Knowledge transfer to society: soil education and evidence syntheses in agro-environmental science
Co-organized by EOS2
Convener: Calogero Schillaci | Co-conveners: Pasquale Borrelli, Alessia Perego, Nicola Randall, Elena Valkama, Jacqueline Hannam, Manuel Esteban Lucas-Borja
| Attendance Mon, 04 May, 10:45–12:30 (CEST)

The session aims to bring together experiences on soil education and evidence syntheses in agro-environmental science. Soil is the key element in the Earth System for controlling hydrological, biological, erosional and geochemical cycles. Moreover, the soils are the source of food and fiber services and resources for human societies. Soils provide food but also many other ecosystem services for society, including water regulation, carbon storage, habitat of biodiversity, climate regulation among others.
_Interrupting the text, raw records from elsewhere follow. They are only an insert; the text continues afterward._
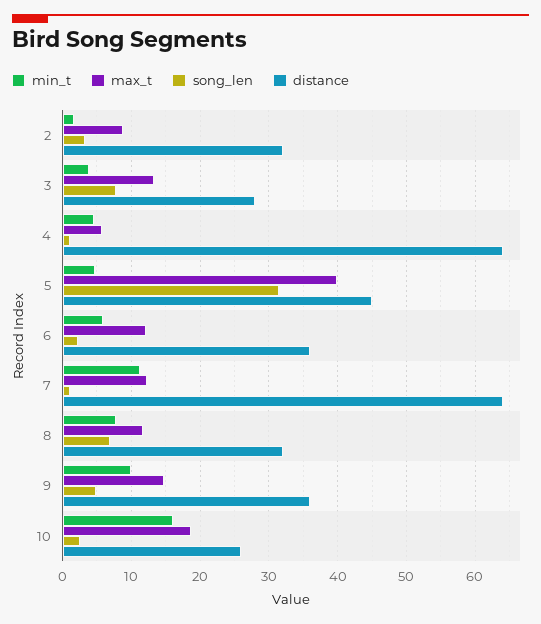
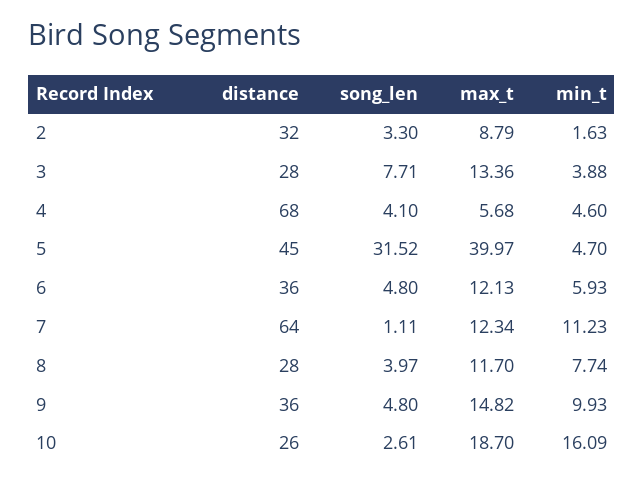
  {
    "min_t": {
      "2": 1.63,
      "3": 3.88,
      "4": 4.6,
      "5": 4.7,
      "6": 5.93,
      "7": 11.23,
      "8": 7.74,
      "9": 9.93,
      "10": 16.09
    },
    "max_t": {
      "2": 8.79,
      "3": 13.36,
      "4": 5.68,
      "5": 39.97,
      "6": 12.13,
      "7": 12.34,
      "8": 11.7,
      "9": 14.82,
      "10": 18.7
    },
    "song_len": {
      "2": 3.3,
      "3": 7.71,
-     "4": 1,
+     "4": 4.1,
      "5": 31.52,
-     "6": 2,
+     "6": 4.8,
      "7": 1.11,
-     "8": 7,
+     "8": 3.97,
      "9": 4.8,
      "10": 2.61
    },
    "distance": {
      "2": 32,
      "3": 28,
-     "4": 64,
+     "4": 68,
      "5": 45,
      "6": 36,
      "7": 64,
-     "8": 32,
+     "8": 28,
      "9": 36,
      "10": 26
    }
  }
This key role that soils play makes soil conservation necessary to achieve a sustainable world. Soil degradation and sustainable soil use are key threats because agriculture, deforestation, grazing, fire, global change, road construction and mining accelerate soil degradation rates. All these issues are currently addressed in many different institutions and universities all around the world. When teaching, the fundamental purposes of scientists are to impart knowledge, insight, and inspiration.
Through this session we would like to discuss the application of quantitative methodological approaches for retrieving general outcomes from previous studies, including use of grey literature and reports from national and international Governmental institutions, and non-governmental organizations (e.g., United Nation’s FAO, NGOs) discussions of problems and new innovations in evidence synthesis, and experiences of the application of these methods in geosciences. Furthermore, we would like to bring together experiences, methodologies, ideas, approaches from different parts of the world on the teaching of soil science. Session outputs will be very helpful in order to establish future guidelines for soil science transference to society.